### THE PROBLEM
Find every line below where the string "Herkimer" shows up, and copy those lines.

--------

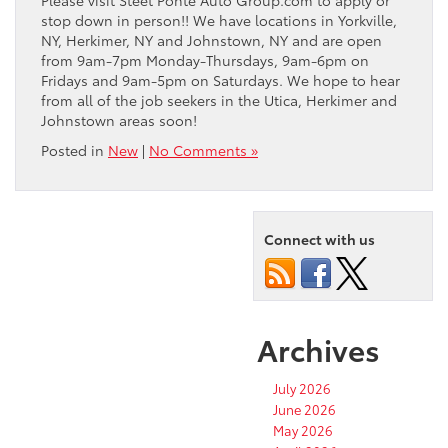
Please visit Steet Ponte Auto Group.com to apply or
stop down in person!! We have locations in Yorkville,
NY, Herkimer, NY and Johnstown, NY and are open
from 9am-7pm Monday-Thursdays, 9am-6pm on
Fridays and 9am-5pm on Saturdays. We hope to hear
from all of the job seekers in the Utica, Herkimer and
Johnstown areas soon!
Posted in
New
|
No Comments »
Connect with us
Archives
July 2026
June 2026
May 2026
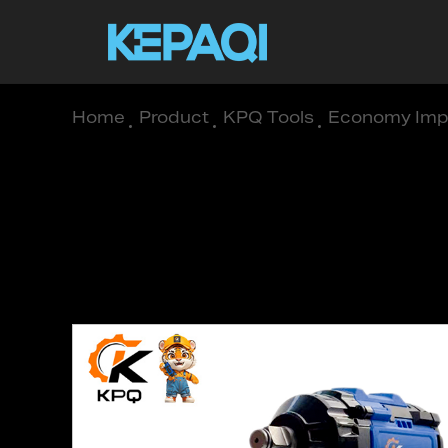
Home
/
Product
/
KPQ Tools
/
Economy Imp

--------

### TASK RESPONSE
NY, Herkimer, NY and Johnstown, NY and are open
from all of the job seekers in the Utica, Herkimer and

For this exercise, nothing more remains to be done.